### Collection entries
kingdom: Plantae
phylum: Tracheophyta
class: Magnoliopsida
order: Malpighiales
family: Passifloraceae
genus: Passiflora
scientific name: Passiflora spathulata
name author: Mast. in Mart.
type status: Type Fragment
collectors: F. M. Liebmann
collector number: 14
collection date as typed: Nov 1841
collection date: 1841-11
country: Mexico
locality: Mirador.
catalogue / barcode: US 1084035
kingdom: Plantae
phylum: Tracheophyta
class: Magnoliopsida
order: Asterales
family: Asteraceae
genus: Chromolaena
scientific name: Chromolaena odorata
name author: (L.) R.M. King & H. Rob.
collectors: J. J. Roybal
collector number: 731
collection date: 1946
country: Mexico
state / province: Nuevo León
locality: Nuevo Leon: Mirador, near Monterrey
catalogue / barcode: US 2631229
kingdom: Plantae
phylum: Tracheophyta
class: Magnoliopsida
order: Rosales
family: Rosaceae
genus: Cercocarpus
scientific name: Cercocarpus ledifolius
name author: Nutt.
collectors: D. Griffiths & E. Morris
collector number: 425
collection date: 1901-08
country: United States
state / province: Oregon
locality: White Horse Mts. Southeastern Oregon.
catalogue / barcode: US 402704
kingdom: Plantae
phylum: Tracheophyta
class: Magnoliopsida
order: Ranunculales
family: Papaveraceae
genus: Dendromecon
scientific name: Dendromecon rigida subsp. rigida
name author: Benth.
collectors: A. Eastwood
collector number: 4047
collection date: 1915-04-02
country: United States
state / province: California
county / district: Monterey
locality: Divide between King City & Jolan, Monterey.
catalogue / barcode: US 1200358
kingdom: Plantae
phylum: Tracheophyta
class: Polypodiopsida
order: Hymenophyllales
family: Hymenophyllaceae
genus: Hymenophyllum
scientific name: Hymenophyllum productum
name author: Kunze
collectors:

### AIM
Reproduce every line of the records above with no changes.

### THE REPLY
kingdom: Plantae
phylum: Tracheophyta
class: Magnoliopsida
order: Malpighiales
family: Passifloraceae
genus: Passiflora
scientific name: Passiflora spathulata
name author: Mast. in Mart.
type status: Type Fragment
collectors: F. M. Liebmann
collector number: 14
collection date as typed: Nov 1841
collection date: 1841-11
country: Mexico
locality: Mirador.
catalogue / barcode: US 1084035
kingdom: Plantae
phylum: Tracheophyta
class: Magnoliopsida
order: Asterales
family: Asteraceae
genus: Chromolaena
scientific name: Chromolaena odorata
name author: (L.) R.M. King & H. Rob.
collectors: J. J. Roybal
collector number: 731
collection date: 1946
country: Mexico
state / province: Nuevo León
locality: Nuevo Leon: Mirador, near Monterrey
catalogue / barcode: US 2631229
kingdom: Plantae
phylum: Tracheophyta
class: Magnoliopsida
order: Rosales
family: Rosaceae
genus: Cercocarpus
scientific name: Cercocarpus ledifolius
name author: Nutt.
collectors: D. Griffiths & E. Morris
collector number: 425
collection date: 1901-08
country: United States
state / province: Oregon
locality: White Horse Mts. Southeastern Oregon.
catalogue / barcode: US 402704
kingdom: Plantae
phylum: Tracheophyta
class: Magnoliopsida
order: Ranunculales
family: Papaveraceae
genus: Dendromecon
scientific name: Dendromecon rigida subsp. rigida
name author: Benth.
collectors: A. Eastwood
collector number: 4047
collection date: 1915-04-02
country: United States
state / province: California
county / district: Monterey
locality: Divide between King City & Jolan, Monterey.
catalogue / barcode: US 1200358
kingdom: Plantae
phylum: Tracheophyta
class: Polypodiopsida
order: Hymenophyllales
family: Hymenophyllaceae
genus: Hymenophyllum
scientific name: Hymenophyllum productum
name author: Kunze
collectors:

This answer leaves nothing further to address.